How many memories can fit into the Frank Erwin Center?
Graduations, Paul McCartney, and a crumbling monument to the people we once were.
For an intangible object, memories sure take up a lot of space.
Maybe even an arena’s worth.
Earlier this week, I was driving by the Frank Erwin Center, the unmistakable concert and sports arena in downtown Austin that opened in 1977 and is being demolished to make way for two new hospitals.
Even when I was a kid visiting Austin, I knew we’d arrived when I finally saw “The Drum” right next to Interstate 35.
I don’t remember my first visit to the Erwin Center, but I can tell you about my most memorable experience there.
It was May of 2013, when Paul McCartney was on tour. It was right around the time my ex-husband, Ian, and I were celebrating our sixth wedding anniversary. It was our last year together, and this night out to see Sir Paul feels like our last happy memory together as a couple.
A year later, we’d be in the throes of divorce, one that had been coming since the day we met, but I’d learned to set aside my relationship worries so I could soak up these few hours listening to THE Paul McCartney.
Ian and I didn’t fight that night. I’m sure we both cried during “Blackbird” and laughed when Paul made a joke about a love song he’d written for his wife. No, not that one. The new one. “Go, Nancy,” he deadpanned.
Ian encouraged me to buy a knock off T-shirt outside that I’m so glad I still have because it reminds me that we did have some good times together. That you can love someone more when you divorce them than when you’re married to them. That you can move on with your life and still cherish the person you were when you were making decisions you wouldn’t make again.
The complexity of my feelings about that one night could fill up the whole Erwin Center. And when I posted a video on Instagram of the sides crumbling down, a moment that Austinites have been anticipating since the announcement of the demolition more than five years ago, I found out that you all have big feelings about this place, too.
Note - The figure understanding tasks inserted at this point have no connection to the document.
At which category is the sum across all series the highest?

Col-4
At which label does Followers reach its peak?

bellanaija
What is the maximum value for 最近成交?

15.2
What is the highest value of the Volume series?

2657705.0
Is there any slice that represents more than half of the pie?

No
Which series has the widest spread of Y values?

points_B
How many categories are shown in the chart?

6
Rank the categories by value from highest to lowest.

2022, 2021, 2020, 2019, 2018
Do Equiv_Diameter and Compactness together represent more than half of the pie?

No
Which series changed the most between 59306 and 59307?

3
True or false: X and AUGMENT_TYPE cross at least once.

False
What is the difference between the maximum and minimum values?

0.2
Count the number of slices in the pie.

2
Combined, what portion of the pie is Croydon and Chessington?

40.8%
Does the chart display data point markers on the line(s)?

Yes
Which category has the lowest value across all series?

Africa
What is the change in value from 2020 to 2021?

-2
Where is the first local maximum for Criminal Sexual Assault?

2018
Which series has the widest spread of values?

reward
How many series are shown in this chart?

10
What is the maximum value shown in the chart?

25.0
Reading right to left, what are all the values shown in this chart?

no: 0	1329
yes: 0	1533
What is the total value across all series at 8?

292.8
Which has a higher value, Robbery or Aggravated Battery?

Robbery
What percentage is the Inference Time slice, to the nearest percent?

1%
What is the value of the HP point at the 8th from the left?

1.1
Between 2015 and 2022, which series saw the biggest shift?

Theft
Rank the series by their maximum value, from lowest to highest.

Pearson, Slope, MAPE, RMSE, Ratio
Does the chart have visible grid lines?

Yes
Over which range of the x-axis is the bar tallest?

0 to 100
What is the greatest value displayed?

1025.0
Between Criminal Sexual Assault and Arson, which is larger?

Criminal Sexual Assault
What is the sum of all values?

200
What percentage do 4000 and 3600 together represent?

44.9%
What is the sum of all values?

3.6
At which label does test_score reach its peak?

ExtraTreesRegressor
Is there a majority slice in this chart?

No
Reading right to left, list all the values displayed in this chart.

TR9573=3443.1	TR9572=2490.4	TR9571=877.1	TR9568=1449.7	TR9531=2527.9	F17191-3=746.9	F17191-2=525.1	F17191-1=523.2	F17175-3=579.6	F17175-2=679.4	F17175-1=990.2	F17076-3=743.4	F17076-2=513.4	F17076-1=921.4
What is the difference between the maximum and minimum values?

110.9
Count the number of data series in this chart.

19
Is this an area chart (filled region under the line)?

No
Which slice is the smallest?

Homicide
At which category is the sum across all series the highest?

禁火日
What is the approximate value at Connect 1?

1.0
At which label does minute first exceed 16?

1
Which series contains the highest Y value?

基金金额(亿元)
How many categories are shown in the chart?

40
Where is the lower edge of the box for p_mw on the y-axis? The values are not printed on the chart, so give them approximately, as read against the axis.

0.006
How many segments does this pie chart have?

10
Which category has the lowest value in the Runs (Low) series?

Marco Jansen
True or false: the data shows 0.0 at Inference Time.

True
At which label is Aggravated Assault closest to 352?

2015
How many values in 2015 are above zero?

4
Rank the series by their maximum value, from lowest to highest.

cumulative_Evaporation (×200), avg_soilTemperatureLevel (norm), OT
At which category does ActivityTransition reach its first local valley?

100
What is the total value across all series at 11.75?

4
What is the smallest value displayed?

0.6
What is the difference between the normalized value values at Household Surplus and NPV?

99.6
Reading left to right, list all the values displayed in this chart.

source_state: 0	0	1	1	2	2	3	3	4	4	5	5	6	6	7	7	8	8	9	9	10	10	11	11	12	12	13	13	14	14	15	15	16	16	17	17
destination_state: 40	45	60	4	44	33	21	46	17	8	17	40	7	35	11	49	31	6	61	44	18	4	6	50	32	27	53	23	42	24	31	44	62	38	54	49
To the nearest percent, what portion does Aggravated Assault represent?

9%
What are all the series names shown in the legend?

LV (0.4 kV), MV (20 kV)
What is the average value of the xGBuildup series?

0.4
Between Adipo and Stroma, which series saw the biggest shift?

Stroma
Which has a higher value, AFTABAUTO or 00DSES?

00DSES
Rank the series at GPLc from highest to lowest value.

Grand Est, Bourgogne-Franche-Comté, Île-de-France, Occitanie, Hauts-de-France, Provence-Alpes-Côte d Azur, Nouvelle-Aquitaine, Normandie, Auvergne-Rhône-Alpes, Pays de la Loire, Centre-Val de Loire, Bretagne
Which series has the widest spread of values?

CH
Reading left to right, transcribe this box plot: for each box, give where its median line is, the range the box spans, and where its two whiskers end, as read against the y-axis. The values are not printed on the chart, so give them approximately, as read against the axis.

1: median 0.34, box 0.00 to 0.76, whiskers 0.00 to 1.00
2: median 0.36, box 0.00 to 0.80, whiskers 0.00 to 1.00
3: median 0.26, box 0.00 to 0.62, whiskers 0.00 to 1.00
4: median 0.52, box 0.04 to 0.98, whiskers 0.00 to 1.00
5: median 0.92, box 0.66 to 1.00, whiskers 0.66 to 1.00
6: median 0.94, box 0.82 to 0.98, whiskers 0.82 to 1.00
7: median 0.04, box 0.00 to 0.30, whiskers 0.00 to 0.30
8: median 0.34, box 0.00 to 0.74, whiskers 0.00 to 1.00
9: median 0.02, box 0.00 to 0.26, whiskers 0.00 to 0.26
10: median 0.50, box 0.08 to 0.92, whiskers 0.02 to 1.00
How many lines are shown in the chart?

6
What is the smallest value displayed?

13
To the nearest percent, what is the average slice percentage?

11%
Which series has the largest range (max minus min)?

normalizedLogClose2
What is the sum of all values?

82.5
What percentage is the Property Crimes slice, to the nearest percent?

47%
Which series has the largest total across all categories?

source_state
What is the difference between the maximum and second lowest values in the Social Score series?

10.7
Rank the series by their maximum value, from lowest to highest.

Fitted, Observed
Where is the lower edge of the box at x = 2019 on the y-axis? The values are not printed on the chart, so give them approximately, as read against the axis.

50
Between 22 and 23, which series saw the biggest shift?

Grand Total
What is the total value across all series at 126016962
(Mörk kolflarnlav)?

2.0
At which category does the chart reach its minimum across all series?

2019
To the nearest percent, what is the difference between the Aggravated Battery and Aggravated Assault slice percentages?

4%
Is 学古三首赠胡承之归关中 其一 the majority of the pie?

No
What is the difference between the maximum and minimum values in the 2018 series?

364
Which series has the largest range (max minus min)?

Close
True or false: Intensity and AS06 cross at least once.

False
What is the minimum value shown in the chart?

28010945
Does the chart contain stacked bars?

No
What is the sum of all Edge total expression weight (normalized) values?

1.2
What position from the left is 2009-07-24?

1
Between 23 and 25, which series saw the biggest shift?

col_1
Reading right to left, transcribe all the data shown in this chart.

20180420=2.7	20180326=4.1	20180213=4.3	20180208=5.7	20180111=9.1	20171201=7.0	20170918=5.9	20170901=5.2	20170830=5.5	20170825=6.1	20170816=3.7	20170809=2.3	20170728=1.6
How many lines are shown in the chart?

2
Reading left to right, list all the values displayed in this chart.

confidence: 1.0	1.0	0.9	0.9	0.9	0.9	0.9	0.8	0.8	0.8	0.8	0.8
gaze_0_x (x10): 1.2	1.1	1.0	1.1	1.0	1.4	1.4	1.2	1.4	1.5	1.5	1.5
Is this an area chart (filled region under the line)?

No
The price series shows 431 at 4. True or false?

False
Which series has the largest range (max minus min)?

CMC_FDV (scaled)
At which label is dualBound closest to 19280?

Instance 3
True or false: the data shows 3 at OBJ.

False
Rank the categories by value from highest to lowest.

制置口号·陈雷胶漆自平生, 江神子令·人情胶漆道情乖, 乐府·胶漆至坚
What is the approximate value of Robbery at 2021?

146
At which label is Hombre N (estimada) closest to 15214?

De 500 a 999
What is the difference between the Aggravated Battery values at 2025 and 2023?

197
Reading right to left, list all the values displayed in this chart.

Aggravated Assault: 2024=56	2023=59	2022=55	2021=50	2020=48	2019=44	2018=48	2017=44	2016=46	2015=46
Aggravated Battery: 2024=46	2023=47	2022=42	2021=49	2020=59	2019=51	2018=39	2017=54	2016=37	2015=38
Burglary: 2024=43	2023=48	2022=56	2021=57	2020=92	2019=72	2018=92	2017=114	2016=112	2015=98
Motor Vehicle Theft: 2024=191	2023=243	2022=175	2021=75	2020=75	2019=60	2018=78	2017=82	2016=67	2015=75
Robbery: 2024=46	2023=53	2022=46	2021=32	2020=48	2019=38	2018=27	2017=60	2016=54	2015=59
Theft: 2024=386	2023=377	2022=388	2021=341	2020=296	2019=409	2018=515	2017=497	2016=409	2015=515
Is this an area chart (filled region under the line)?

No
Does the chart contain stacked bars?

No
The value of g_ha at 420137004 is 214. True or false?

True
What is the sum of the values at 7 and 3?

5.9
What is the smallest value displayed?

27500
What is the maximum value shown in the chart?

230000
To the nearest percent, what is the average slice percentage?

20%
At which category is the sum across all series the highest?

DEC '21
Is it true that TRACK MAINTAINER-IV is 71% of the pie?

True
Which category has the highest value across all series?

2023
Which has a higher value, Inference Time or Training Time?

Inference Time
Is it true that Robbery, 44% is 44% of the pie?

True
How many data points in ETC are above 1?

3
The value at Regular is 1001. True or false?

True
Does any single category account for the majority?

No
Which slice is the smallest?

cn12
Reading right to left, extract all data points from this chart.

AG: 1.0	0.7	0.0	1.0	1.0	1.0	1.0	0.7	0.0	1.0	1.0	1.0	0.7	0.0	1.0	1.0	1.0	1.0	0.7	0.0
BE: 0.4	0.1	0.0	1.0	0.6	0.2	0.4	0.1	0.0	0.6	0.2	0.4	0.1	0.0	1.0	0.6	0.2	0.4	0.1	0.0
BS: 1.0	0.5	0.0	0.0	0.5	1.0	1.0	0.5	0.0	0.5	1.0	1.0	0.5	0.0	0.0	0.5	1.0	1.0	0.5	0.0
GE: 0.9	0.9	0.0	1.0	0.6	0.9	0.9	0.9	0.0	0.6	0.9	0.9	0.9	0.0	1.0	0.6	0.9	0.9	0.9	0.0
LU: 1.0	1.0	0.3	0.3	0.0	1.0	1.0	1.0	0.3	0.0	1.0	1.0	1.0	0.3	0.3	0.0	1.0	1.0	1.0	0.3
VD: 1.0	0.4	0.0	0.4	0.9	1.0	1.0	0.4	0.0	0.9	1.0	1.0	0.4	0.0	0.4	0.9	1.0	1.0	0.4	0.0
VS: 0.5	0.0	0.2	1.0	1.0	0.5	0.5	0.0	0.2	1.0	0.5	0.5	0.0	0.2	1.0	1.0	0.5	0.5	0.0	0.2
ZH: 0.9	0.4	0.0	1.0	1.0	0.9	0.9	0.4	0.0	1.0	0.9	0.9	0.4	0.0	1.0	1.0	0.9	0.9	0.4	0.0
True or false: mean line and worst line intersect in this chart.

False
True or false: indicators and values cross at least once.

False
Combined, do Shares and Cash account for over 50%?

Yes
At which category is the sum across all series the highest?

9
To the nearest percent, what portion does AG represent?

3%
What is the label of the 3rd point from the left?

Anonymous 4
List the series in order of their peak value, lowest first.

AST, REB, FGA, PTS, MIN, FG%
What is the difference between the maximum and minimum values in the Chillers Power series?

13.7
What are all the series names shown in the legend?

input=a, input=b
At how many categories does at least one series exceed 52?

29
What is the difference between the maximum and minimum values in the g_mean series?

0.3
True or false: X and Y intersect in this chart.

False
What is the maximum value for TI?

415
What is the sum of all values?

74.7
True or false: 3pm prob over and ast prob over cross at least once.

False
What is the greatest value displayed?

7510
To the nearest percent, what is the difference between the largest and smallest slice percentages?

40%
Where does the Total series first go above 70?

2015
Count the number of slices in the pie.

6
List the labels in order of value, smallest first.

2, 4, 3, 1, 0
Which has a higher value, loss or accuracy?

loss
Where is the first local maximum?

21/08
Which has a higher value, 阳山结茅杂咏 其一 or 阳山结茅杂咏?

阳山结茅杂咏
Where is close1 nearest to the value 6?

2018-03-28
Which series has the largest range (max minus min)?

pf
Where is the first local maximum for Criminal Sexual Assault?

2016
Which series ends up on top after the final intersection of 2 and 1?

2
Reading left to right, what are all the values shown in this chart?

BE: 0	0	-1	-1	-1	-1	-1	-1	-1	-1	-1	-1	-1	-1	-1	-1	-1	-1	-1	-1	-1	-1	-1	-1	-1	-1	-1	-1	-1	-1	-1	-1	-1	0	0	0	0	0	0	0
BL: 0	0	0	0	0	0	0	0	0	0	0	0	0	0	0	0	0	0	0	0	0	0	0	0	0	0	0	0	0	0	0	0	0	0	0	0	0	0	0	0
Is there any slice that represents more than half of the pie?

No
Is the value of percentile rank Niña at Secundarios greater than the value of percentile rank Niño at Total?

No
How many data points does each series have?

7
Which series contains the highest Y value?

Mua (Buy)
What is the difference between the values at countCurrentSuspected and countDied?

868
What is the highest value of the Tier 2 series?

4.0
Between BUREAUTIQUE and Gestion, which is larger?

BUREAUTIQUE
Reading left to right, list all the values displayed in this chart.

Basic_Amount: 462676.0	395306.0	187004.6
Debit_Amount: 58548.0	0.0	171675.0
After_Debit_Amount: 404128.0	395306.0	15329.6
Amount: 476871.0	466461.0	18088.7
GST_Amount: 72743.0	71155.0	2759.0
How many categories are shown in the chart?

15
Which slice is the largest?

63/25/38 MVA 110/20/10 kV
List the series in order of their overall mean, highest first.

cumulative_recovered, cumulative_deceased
“This is heartbreaking. We had been going to concerts there since the early 80s. That big flan 🍮 was very special to us and we will miss it forever,” @ranchoalegretx said in a comment. One friend reminisced: “My first memory was Achtung Baby, when my friend drove down from Waco for the night and then surprised me with tickets for U2 when we arrived. Walked straight in.”
I wasn’t the only person with fond Paul McCartney memories from that night almost 11 years ago. “It was a simpler time,” one online friend said.
It’s surreal to think about the early 2010s as a simpler time, but it was.
Talk about simpler times: A few folks recalled when UT student registration happened in the Erwin Center, “on paper, in lines.” A couple of others worked there for a stint during school, getting backstage access to stories they’d be telling for the rest of their lives about that one time they walked that one celebrity to the green room.
Concerts, especially those big-name ones in venues like this, are where we experience that sense of “growing up” in real time. We remember how we felt as much as what we heard and what we saw while we were there.
Related: Billie Eilish and the art of radical care
A few dozen people shared their most memorable concerts and events where I imagine something like this happened for them — New Kids on the Block in 1990, Dolly Parton in 2016, Lady Gaga in 2012, Sesame Street Live in 1985, the Harlem Globetrotters in 1979, the 1986 Longhorn women’s basketball national championship celebration.